Женщины волокли по земле громадные тюки и старательно впихивали их в машину, укладывая даже на сиденья. «Тут люди гибнут, а они все о пожитках пекутся», - думала в сердцах Шахла. Она обернулась и взглянула на свою гостью. Вот у кого не было за душой ничего, кроме совести и честного имени. Если бы она не настояла, даже сверток с заготовками не взяла бы в дорогу. Одинокая, парализованная мать героя была для нее ценнее самого ценного. Между ними не было кровного родства. Их связывали узы, не подвластные времени и смертям.

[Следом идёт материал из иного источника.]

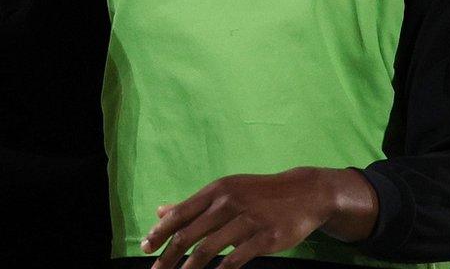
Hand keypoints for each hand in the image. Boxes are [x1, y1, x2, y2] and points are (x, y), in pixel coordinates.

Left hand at [141, 167, 370, 268]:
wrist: (304, 193)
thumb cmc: (259, 193)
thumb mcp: (226, 190)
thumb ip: (193, 203)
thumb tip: (161, 211)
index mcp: (216, 190)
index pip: (180, 213)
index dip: (160, 232)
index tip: (145, 248)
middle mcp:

– Не всё потеряно, пока есть на земле хорошие люди! Всё в этом мире возвращается сторицей!
Шахлу поразило ее бескорыстие и благородство.
– Я никогда вас не забуду, - тихо произнесла она.
– Мы еще свидемся! – обнадежила Шахла, бросив взгляд на пожилую соседку. – У тебя большая, светлая душа! Этибар был бы тебе признателен!
Спустя несколько минут машина несла ее прочь в неизвестность. И снова бескрайний путь змейкой вился под ногами. Голые валуны темнели вдали. Вокруг не было ни души. Она обняла пожилую тетю Гюльсум за плечи и положила ее голову на колени. Машина тряслась и угрожающе грохотала. Малыш забился в угол, насупившись. А она окидывала взглядом степи, то ли мысленно прощаясь с ними, то ли выискивая кого-то. Забота о пожилой, одинокой женщине дарили ее сердцу покой и умиротворение. Она победила войну! Человечность восторжестовала!